The field of text-to-image synthesis is rapidly advancing, with a focus on improving control and coherence in generated images. Recent developments have explored the use of multimodal approaches, incorporating techniques such as attention mechanisms and large language models to enhance the quality and consistency of generated images. Notably, researchers have made significant progress in addressing challenges related to complex prompts, multiple objects, and style specifications.
Some of the key innovations include the use of local prompt adaptation, cross-attention mechanisms, and semantic evolution modules to improve layout control, stylistic consistency, and contextual coherence. Additionally, there have been advancements in cross-domain image composition, allowing for seamless and natural stylization without relying on text prompts.

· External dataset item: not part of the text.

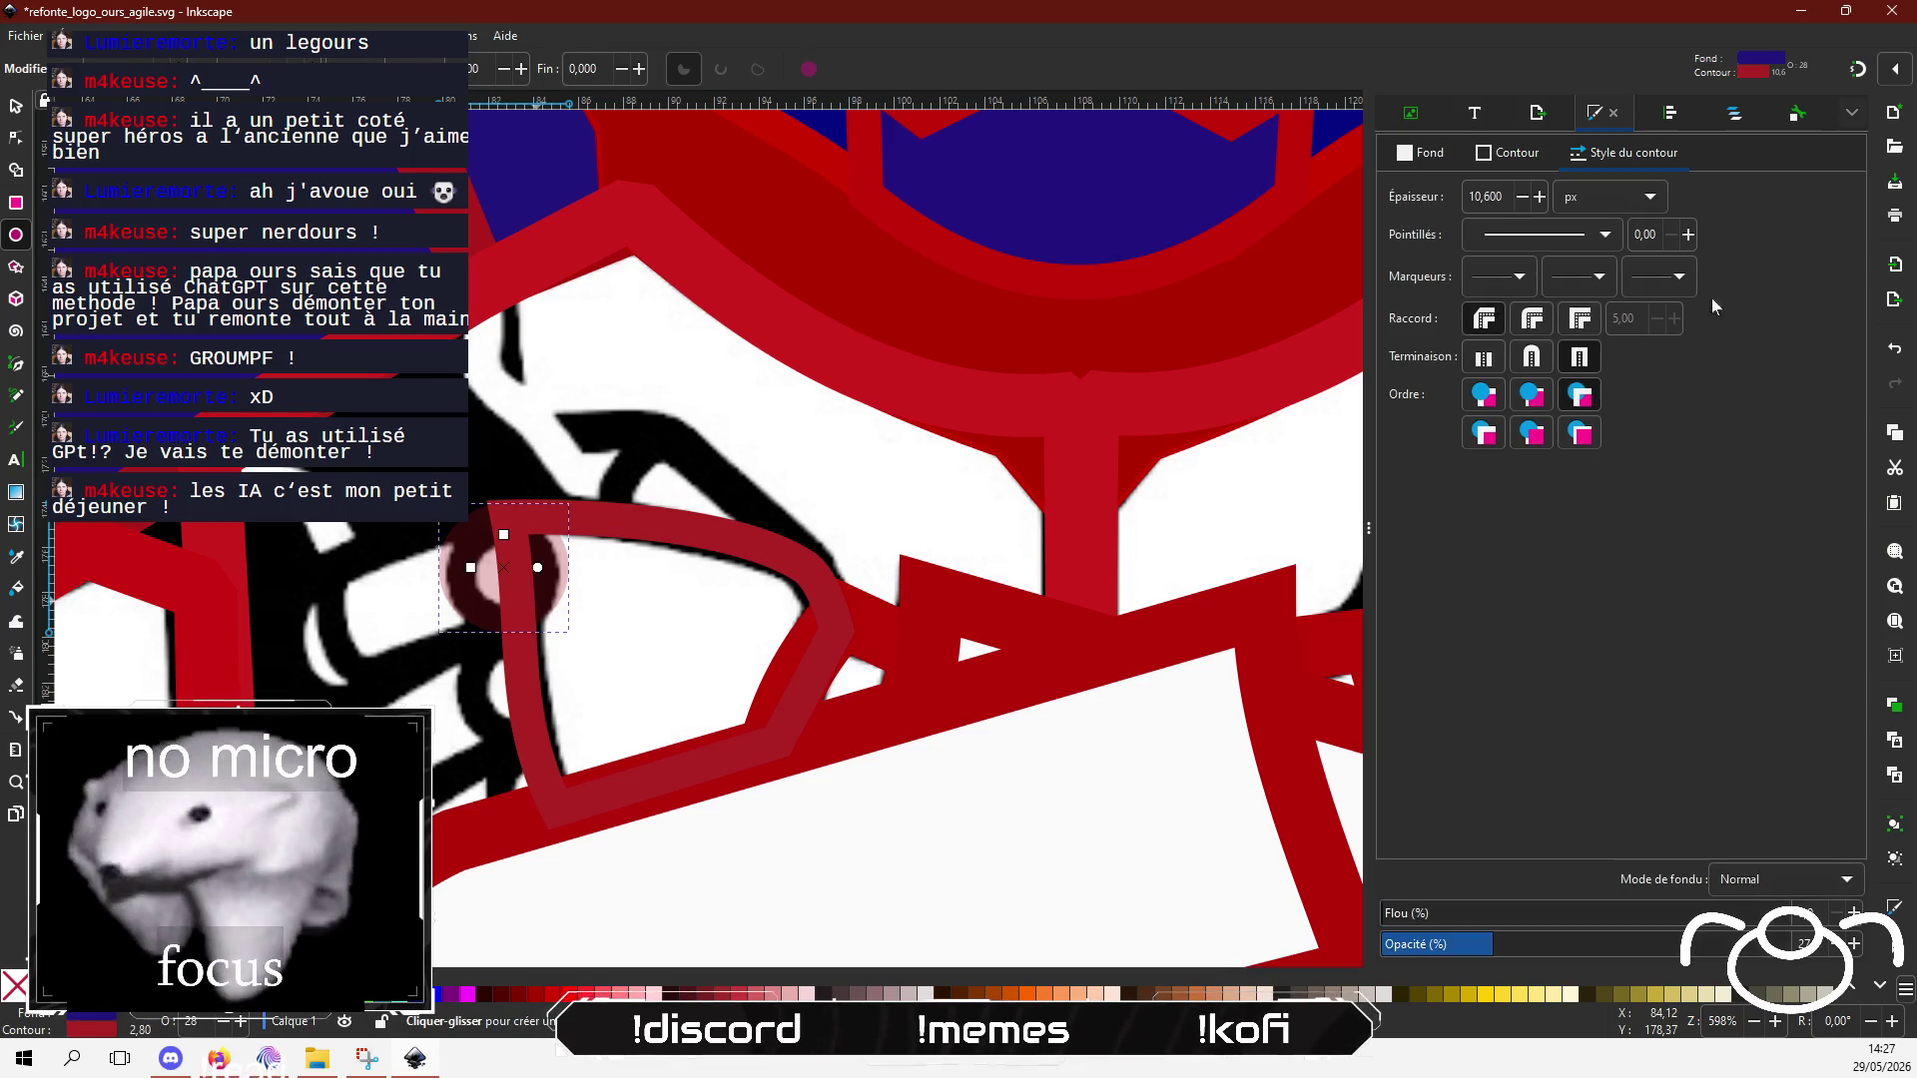
left_click(1508, 152)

Particularly noteworthy papers include:
- LLMControl, which introduces a framework for grounded control of text-to-image diffusion-based synthesis with multimodal large language models, achieving competitive synthesis quality and allowing for precise control over generated images.

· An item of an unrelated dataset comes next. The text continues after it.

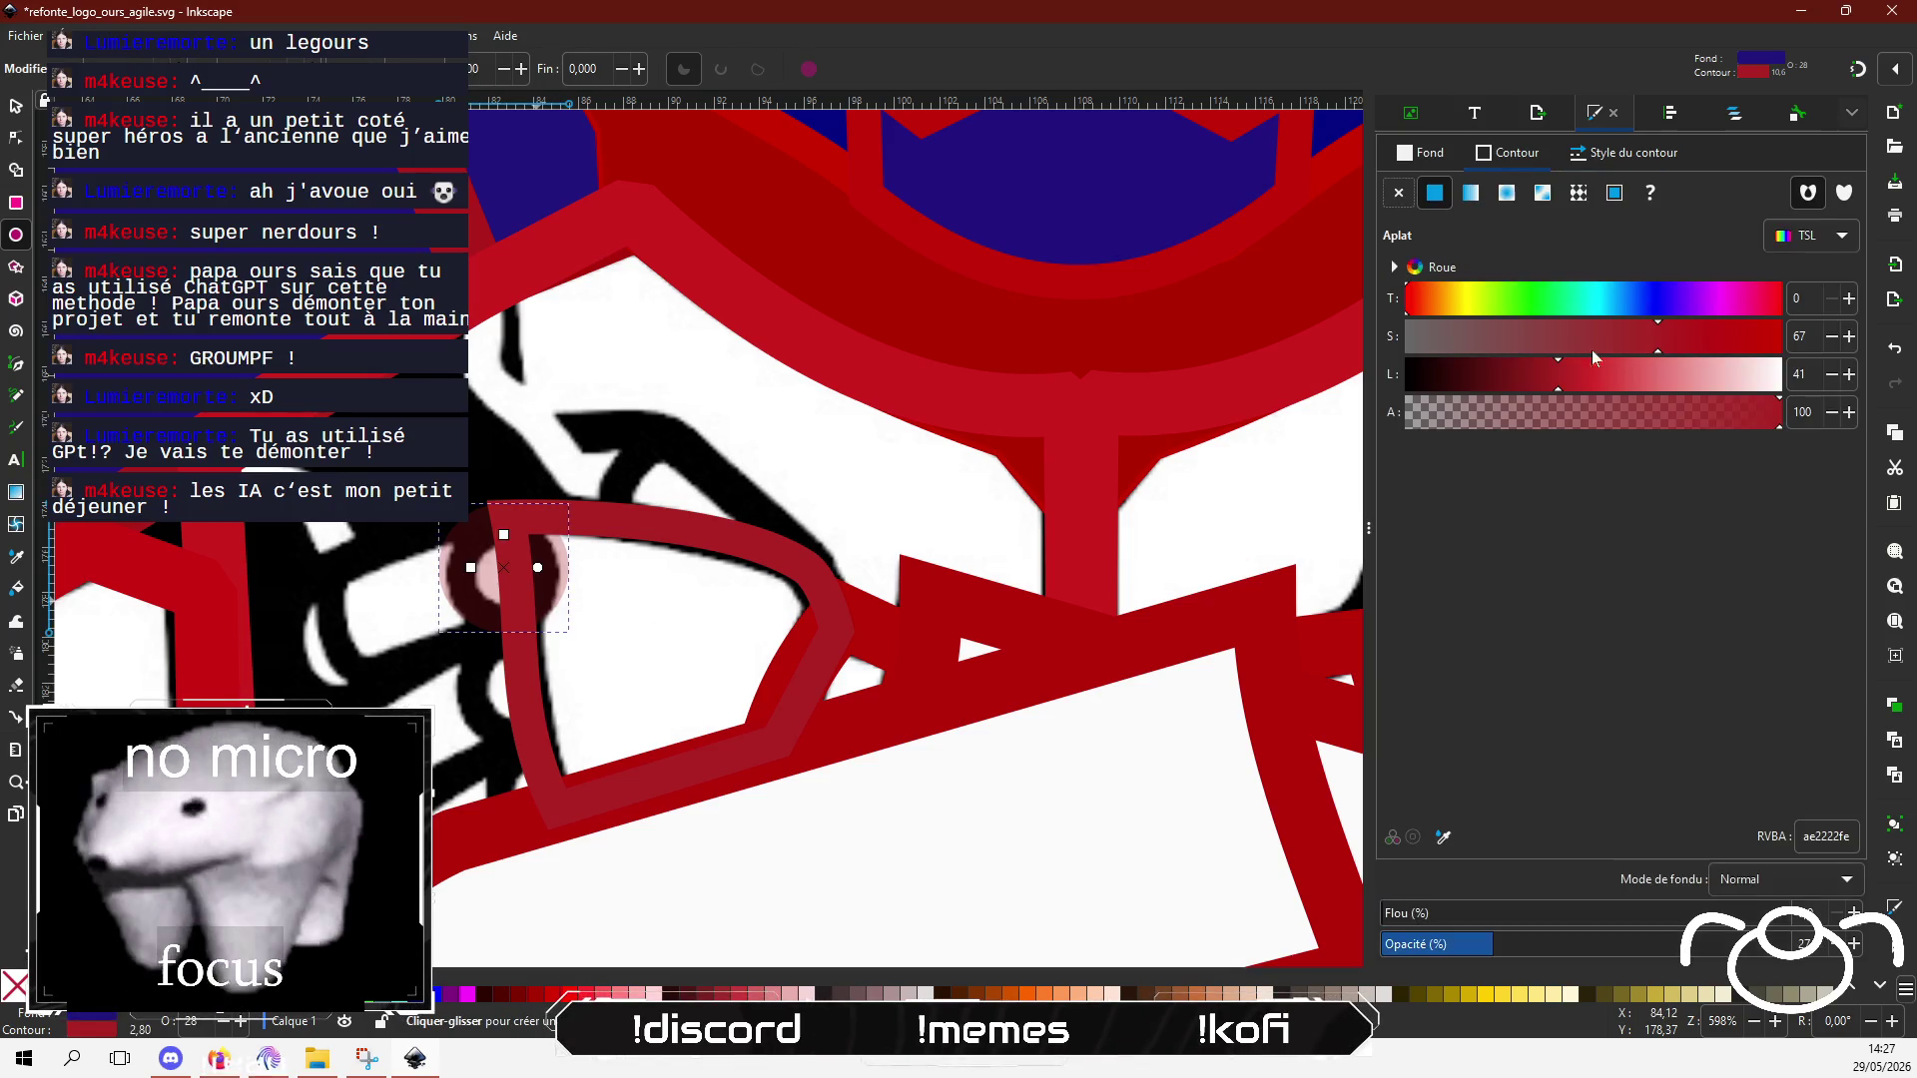
left_click(1438, 164)
left_click(1521, 162)
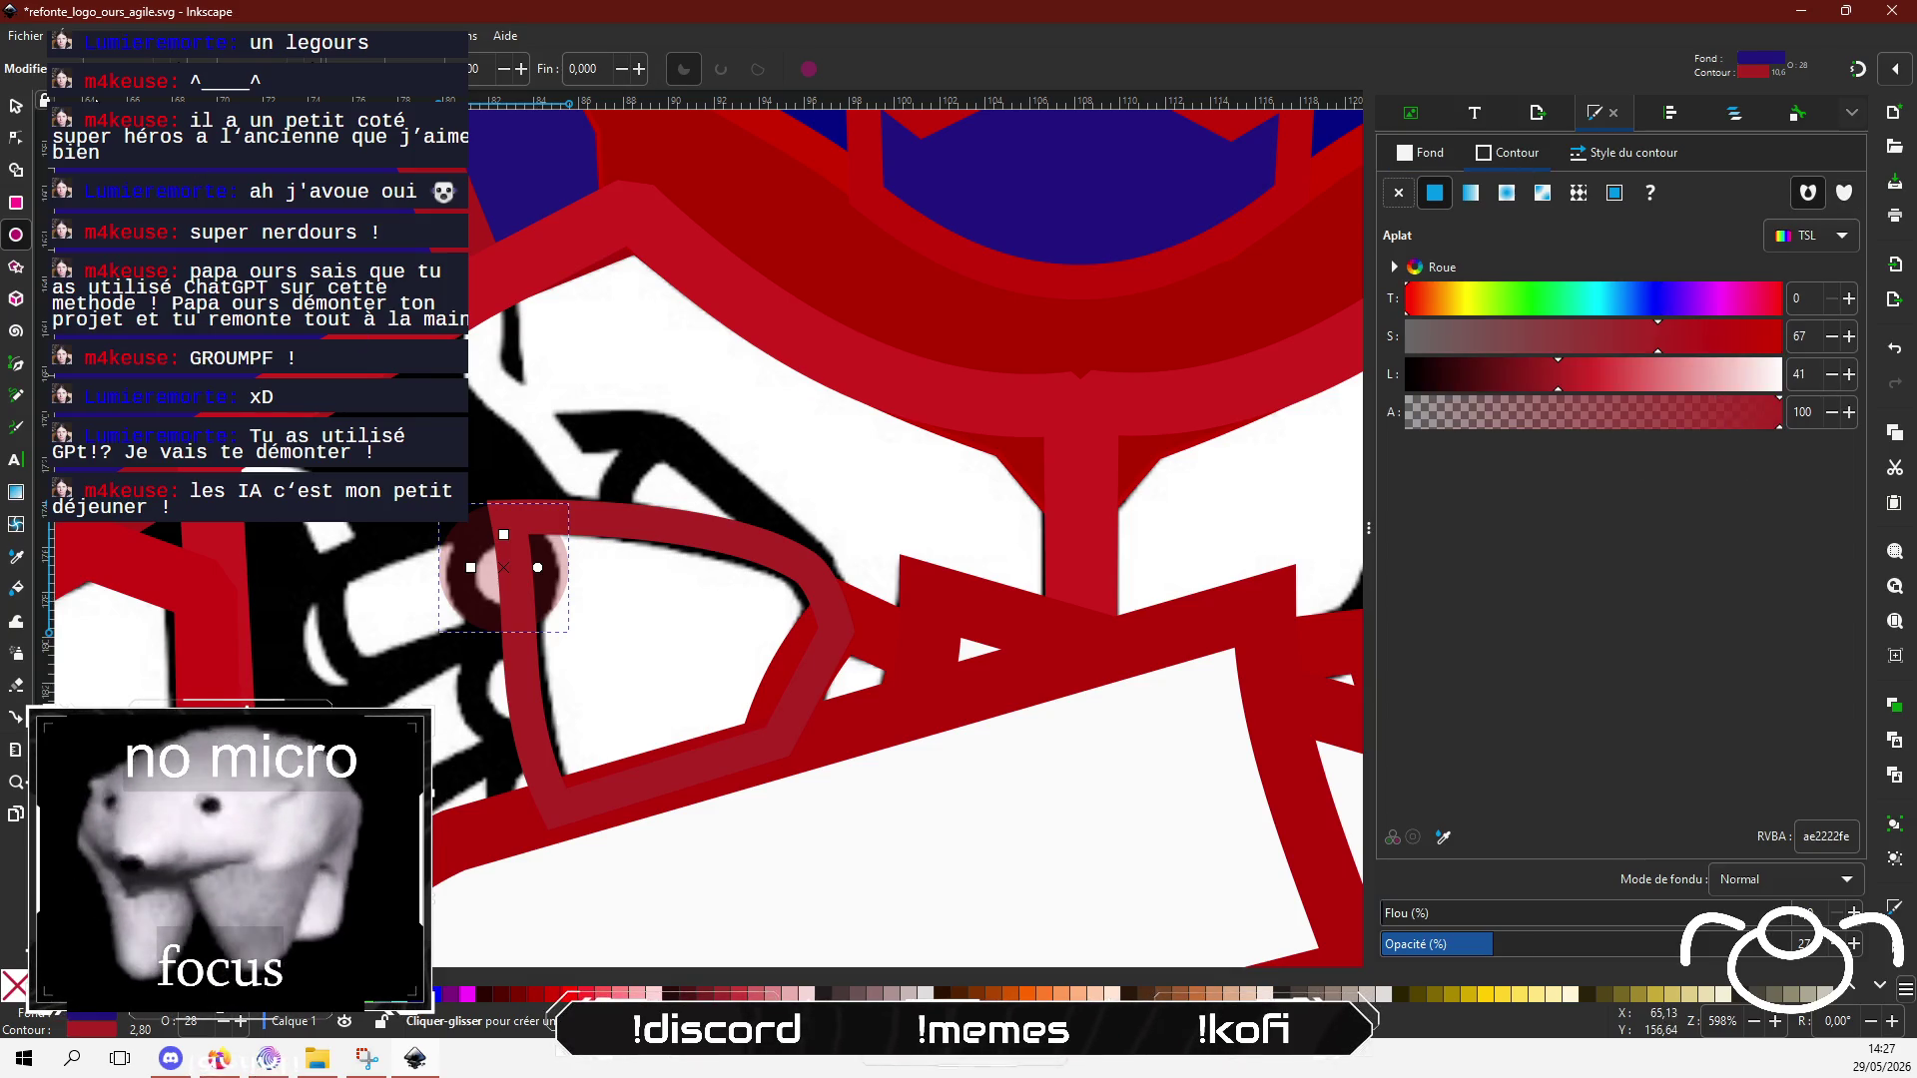
left_click(18, 108)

- AIComposer, which presents a method for cross-domain image composition that does not require text prompts, preserving the diffusion prior and enabling stable stylization without a pre-stylization network.
- Chain-of-Cooking, which proposes a cooking process visualization model that generates coherent and semantically consistent images of cooking steps using a dynamic patch selection module and bidirectional chain-of-thought guidance.
- LOcalized Text and Sketch for fashion image generation (LOTS), which leverages a global description with paired localized sketch + text information for conditioning and introduces a novel step-based merging strategy for diffusion adaptation, achieving state-of-the-art image generation performance on both global and localized metrics.